*** Opening of THE RECORDS ***

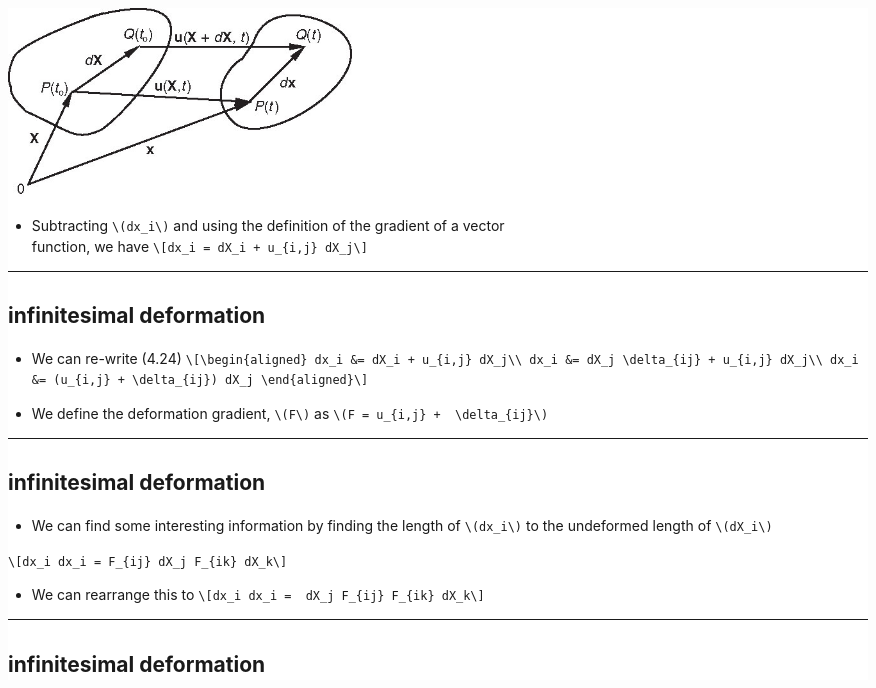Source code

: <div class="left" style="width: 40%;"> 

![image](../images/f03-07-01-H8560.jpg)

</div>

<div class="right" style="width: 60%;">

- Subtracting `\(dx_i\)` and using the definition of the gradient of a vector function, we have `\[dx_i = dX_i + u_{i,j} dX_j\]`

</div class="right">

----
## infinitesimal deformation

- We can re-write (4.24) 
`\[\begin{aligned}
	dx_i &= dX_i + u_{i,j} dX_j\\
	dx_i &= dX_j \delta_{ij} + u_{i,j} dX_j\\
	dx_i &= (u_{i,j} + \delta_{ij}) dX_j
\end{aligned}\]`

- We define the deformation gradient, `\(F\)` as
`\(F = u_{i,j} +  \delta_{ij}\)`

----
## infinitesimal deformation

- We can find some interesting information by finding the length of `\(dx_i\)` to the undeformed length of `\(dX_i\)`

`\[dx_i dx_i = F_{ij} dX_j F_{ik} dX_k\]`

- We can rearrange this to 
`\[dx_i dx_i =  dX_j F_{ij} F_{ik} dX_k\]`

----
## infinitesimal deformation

*** Close of THE RECORDS ***
*** Opening of THE RECORDS ***

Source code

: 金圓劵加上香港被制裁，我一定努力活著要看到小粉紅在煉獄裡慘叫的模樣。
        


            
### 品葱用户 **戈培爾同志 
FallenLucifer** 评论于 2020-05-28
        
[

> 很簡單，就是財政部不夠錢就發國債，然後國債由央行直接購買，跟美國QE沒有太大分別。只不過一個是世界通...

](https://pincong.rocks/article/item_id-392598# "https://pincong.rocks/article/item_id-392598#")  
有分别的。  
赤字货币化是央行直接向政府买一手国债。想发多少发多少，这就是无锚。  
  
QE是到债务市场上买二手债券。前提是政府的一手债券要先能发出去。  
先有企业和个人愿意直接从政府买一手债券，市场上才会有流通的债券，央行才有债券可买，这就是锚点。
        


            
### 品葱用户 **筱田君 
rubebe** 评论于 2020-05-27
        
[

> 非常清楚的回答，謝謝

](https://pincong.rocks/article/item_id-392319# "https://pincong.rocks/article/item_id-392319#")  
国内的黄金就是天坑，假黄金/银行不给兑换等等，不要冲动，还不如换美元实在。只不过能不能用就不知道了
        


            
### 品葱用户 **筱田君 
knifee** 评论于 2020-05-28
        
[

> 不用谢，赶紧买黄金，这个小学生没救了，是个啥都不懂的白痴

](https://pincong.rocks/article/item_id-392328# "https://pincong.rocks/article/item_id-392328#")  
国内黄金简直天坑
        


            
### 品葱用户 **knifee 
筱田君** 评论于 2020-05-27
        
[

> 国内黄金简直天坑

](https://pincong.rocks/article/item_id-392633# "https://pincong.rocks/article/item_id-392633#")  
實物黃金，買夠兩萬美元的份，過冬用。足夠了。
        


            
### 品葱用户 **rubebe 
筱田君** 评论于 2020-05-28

*** Close of THE RECORDS ***

AIM OF THE TASK: How many lines in the items above contain the string "style", with case taken into account? Reply with the number alone.

TASK RESPONSE: 2